Benteng
Van Den Bosch atau Benteng Pendem Ngawi terletak di jalur pertemuan Bengawan
Solo dan Bengawan Madiun, tepatnya di Kelurahan Pelem, Kecamatan Ngawi,
Kabupaten Ngawi, Jawa Timur.
Keberadaan
benteng ini tak banyak dikenal orang, bahkan nyaris terlupakan. Selama puluhan
tahun benteng ini tidak boleh dijamah oleh publik karena merupakan daerah
kekuasan militer. Padahal, jika ditelisik, benteng ini merupakan bangunan
bersejarah yang patut dilindungi dan dikenal oleh masyarakat.
Benteng
Pendem Ngawi dibangun oleh Gubernur Jenderal Defensieljn Van Den Bosch sekitar
dua abad lalu atau pada tahun 1839, dengan memanfaatkan keberadaan aliran
Bengawan Solo dan Bengawan Madiun.
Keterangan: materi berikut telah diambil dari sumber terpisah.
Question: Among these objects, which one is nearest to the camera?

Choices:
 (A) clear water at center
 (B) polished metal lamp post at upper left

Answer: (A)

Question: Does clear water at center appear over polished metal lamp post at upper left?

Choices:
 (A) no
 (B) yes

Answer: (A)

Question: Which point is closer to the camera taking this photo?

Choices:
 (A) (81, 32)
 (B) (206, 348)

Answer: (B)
Selain berfungsi untuk zona pertahanan,
pembangunan benteng ini juga untuk memudahkan arus tranportasi di aliran dua
sungai.
Dipercaya,
para pedagang dari Surakarta-Yogyakarta pada waktu dulu harus lewat Ngawi jika
menuju bandar di Surabaya, demikian juga halnya dengan para pedagang dari arah
Pacitan, Madiun, dan Maospati. Hal inilah yang menggolongkan Ngawi sebagai
tempat strategis karena merupakan pertemuan jalur perdagangan air lewat
Bengawan Solo.
"Benteng
ini dulunya juga untuk melumpuhkan transportasi logistik para pejuang
kemerdekaan pasukan Pangeran Diponegoro. Bersamaan dengan itu, terjadi perang
di Ngawi antara pasukan Bupati Madiun-Ngawi yang memihak Diponegoro dengan
Belanda," ujar Komandan Yon Armed 12 Ngawi, Letkol Arm Sugeng Riyadi.
Ia
menjelaskan, setelah Indonesia merdeka, tepatnya sejak tahun 1962, Benteng Van
Den Bosch dijadikan markas Yon Armed 12 yang sebelumnya berkedudukan di Kabupaten
Malang. Pada waktu itu, kegiatan latihan militer dan kesatuan juga dipusatkan
di areal benteng. Benteng Pendem Ngawi
masih sangat kokoh, meski telah dimakan usia. Bangungan Benteng Pendem Ngawi
terdiri dari pintu gerbang utama, ratusan kamar untuk para tentara, halaman
rumput di tengah bangunan, dan beberapa ruang yang dulunya diyakini sebagai
kandang-kandang kuda.
Selain
itu, bangunan benteng ini dikelilingi gundukan tanah yang sengaja dibangun
untuk menahan serangan dan luapan air Bengawan Solo. Hal inilah yang membuat
bangunan benteng seperti terpendam. Bangunan ini juga dikelilingi parit air
selebar 5 meter. Parit tersebut menurut Bapak Edi selaku penjaga dan yang
menghuni ditempat tersebut mengatakan bahwa dahulunya parit tersebut merupakan
kolam buaya, sehingga apabila ada musuh yang mendakat maka mereka harus
menyebrangi sungai, kolam buaya dan tanggul yang tingginya diatas benteng
pendem sendiri. Akan tetapi parit yang ada pada saat inih telah tertutup tanah.
Objek Wisata Sejarah
Kini,
meski terlambat, pihak Yon Armed 12 dan pemerintah daerah setempat ingin agar
Benteng Van Den Bosch menjadi objek wisata sejarah di Kabupaten Ngawi. Pihak
Yon Armed kini terus melakukan pembenahan.
"Pembenahan
yang dilakukan adalah merawat bangunan secara rutin. Saat ini kami sedang
menunggu izin merenovasi bangunan dari Kementerian Pertahanan dan Keamanan.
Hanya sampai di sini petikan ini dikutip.